◆ **What to do**: Copy every line of text in the rows below without changing a word, and leave the pictures out of your answer.

Start

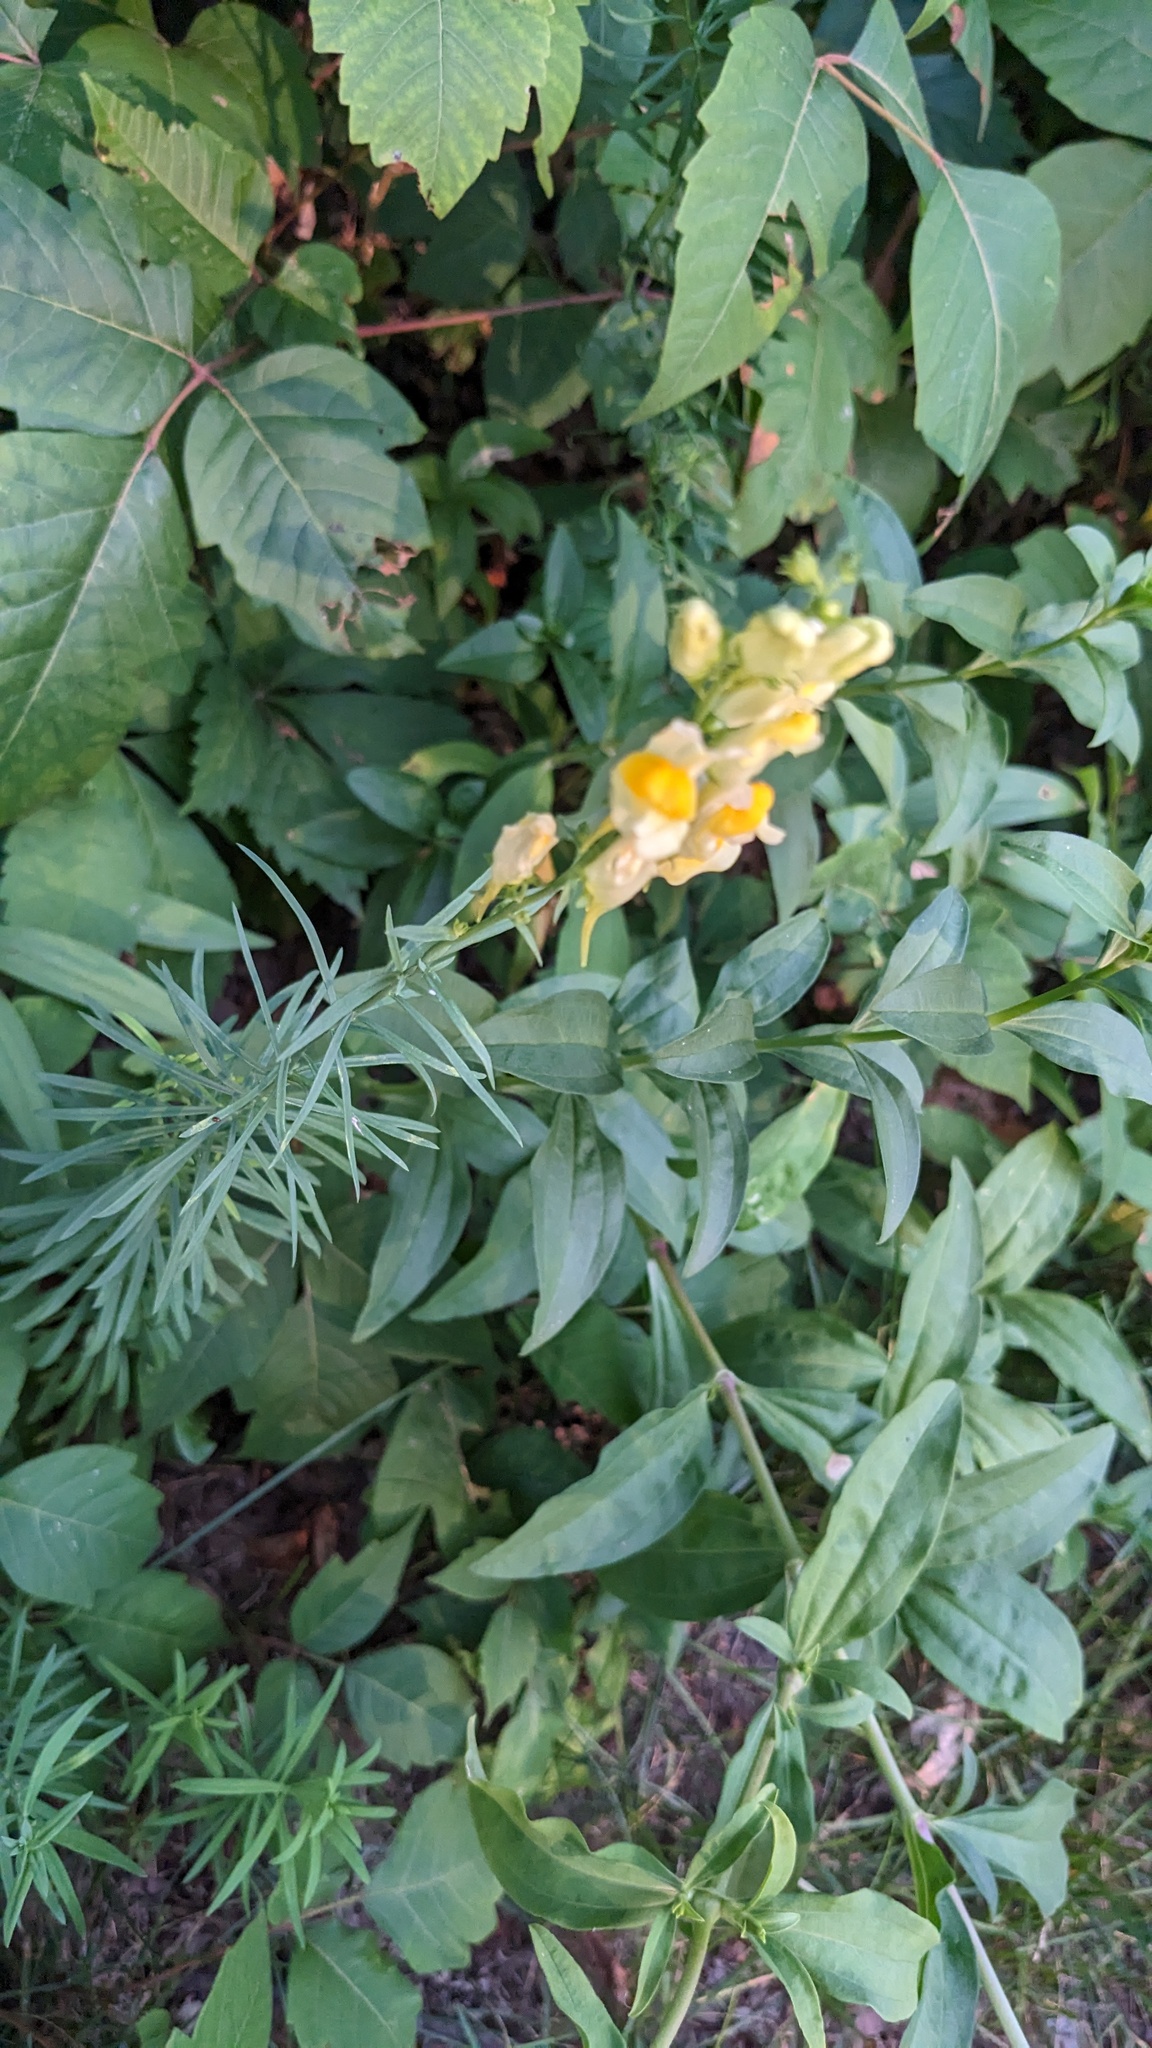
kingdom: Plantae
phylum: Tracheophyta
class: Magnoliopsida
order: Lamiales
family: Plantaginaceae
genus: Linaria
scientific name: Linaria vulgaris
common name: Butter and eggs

End

◆ **Complete output**:
kingdom: Plantae
phylum: Tracheophyta
class: Magnoliopsida
order: Lamiales
family: Plantaginaceae
genus: Linaria
scientific name: Linaria vulgaris
common name: Butter and eggs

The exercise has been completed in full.